Ahead of 200 posts ripping Sonos left & right for the new app with words like "destroyed", "useless", etc, I'll offer this:
- Apple people do not even need to touch the new app in a Sonos system already set up. I've owned Sonos speakers for years, use them nearly every day and just about never open the iDevice app. Instead I play music to them from Apple Music app (just as one can airplay to any other speakers too). Friends with them set up as home theater speakers just turn on their TV and their remote controls them (no app required). When I do use the new app to play- say- the Sonos music stations themselves (or Pandora/tunein/etc), it works just fine for me.
- The Mac Sonos app is still readily available as the "same old Mac app" for anyone willing to "workaround" if they don't like the new app. While less convenient than one on a mobile device, it is fully functional as a workaround until the new app gets to where one judges it needs to be.
- I've helped friends set up new Sonos systems since the new app was released and all went just fine using the new app.
- Objective reviews often rank Sonos towards the top of all smart speaker choices. Perhaps that's part of the problem here since Apple also sells smart speakers? All Apple competitors are bad, bad, bad.
- The new app is a wholesale change from the old app... exactly like Apple sometimes makes wholesale changes to apps. Those who do not like change vent.
- The new app appears to be an attempt to bring most popular uses of their app to the top. Previously, they were often multiple clicks away, but now you can design the "home" page as you want it and it's one click to play. I learned how to build the top "home" page as I want it and very much appreciate one click to anything I want to play now... vs. how the old app handled it.
- The new app has been out a good while now... and has had multiple updates to put some missing features back in again.
All that is not to say there were NO problems with the new app:
many did have some negative experience with it- especially on release quite a while ago. Wholesale change requires learning new ways to do old things and that sometimes gets a lot of gripes all to itself. In Sonos's RUSH to release it, they did not include some features available in the old app... and subtraction of features/functionality often yields gripes. Sonos clearly could have handled the change much better than they did but the rush to new revenue seems to have overridden enough beta testing to try to get it right the first time. Our favorite company makes that same mistake on an annual basis these days.
The point of this post is to help those who may read the thread understand that it's not all abominationationally terrible doom & gloom destruction & futility for all Apple people everywhere who own or want to own Sonos equipment... even if it appears that way by the time you get to post 100 or so.
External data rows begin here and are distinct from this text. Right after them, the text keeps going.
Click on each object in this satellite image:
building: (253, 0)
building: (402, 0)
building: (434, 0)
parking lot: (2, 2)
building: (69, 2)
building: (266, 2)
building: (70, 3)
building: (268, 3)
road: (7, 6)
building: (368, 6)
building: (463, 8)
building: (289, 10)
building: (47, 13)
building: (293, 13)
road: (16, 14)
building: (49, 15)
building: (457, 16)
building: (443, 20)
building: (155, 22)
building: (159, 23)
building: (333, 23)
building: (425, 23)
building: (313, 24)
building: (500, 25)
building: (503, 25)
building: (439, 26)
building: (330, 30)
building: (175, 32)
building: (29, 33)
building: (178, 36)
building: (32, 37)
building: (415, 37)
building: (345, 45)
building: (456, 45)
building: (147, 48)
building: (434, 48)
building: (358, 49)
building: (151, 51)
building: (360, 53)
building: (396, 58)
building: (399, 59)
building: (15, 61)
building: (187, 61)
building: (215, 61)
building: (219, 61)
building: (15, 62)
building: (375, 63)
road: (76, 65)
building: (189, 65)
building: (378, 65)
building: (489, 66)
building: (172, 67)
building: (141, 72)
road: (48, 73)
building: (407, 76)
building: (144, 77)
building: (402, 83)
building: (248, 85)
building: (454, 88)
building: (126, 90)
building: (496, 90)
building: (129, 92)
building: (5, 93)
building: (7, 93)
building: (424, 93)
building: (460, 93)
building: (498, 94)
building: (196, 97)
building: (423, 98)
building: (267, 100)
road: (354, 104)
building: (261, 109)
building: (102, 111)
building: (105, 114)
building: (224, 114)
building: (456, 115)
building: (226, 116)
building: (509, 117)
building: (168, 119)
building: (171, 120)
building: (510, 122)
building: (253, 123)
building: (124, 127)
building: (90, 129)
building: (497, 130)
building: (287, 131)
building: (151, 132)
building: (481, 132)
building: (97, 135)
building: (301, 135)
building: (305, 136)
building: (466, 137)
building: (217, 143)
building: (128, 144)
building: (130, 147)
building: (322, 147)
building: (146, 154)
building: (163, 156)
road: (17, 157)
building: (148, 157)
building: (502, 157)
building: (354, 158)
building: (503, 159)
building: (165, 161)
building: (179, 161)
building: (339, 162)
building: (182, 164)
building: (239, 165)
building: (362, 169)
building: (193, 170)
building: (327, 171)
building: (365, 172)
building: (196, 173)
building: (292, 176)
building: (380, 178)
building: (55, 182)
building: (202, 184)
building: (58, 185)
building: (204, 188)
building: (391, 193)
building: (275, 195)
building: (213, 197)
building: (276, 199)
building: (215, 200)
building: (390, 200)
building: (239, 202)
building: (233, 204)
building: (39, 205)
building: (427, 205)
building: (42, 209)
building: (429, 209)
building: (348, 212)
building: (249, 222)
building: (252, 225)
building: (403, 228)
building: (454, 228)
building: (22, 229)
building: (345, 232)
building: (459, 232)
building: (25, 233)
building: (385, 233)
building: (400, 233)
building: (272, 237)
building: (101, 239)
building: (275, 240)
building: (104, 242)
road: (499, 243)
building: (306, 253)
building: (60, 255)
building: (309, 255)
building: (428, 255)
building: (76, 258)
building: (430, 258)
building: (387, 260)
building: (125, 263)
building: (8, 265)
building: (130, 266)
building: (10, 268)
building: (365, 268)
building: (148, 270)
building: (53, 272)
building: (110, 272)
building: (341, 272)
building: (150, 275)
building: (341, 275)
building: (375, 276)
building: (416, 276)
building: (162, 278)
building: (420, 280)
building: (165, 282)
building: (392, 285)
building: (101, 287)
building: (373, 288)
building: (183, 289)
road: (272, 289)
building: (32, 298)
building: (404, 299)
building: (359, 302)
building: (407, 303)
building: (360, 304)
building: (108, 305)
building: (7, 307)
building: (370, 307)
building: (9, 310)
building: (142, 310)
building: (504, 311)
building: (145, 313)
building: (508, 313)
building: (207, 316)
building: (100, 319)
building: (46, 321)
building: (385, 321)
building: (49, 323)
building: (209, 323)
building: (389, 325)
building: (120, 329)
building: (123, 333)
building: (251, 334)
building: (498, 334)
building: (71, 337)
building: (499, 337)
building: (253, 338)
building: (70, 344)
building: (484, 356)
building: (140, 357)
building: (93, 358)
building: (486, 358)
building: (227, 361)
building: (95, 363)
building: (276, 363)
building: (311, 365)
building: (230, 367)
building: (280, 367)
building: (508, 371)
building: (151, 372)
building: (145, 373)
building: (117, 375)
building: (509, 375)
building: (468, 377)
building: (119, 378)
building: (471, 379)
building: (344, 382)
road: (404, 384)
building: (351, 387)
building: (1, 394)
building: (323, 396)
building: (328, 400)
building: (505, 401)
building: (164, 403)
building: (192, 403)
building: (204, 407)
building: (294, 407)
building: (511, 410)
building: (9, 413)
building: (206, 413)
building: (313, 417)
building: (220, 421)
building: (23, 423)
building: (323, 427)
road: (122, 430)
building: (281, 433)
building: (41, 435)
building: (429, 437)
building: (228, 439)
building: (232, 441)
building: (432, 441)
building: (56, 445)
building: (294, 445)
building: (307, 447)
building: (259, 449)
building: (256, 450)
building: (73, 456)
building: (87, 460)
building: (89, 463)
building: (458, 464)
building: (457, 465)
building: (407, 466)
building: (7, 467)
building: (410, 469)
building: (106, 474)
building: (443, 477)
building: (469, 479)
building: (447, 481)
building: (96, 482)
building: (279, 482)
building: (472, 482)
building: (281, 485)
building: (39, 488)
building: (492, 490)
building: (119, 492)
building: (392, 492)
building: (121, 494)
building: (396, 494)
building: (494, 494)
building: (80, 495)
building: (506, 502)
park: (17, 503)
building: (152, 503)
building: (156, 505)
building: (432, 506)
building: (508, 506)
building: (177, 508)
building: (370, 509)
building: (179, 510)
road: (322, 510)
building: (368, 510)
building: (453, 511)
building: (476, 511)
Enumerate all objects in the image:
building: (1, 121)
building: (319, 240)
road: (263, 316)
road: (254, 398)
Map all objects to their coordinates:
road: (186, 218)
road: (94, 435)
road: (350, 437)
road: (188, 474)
In the ways speakers are mostly used with Apple stuff, one doesn't even have to open the Sonos app at all (and could even delete it entirely with no consequence). Friends with recent installations gush & praise how well their setups sound, work, work with AppleTV-based setups, play home-shared media or airplayed music, etc... none of which requires opening the Sonos app at all.
If you want some smart speakers that have already worked out a solid surround sound setup with subwoofer (vs. only stereo at best HomePods) from a company focused on only speakers (vs. that being a hobby-like sideline) and like what you read on
objective sites and in
objective reviews about Sonos, consider buying from someone with a solid return policy and then HEAR with
your own ears in
your own home. If it's as bad as some say, return them. And if it's as it has been for my own friends (and myself), you'll probably find they are quite great in a mostly-to-fully Apple home.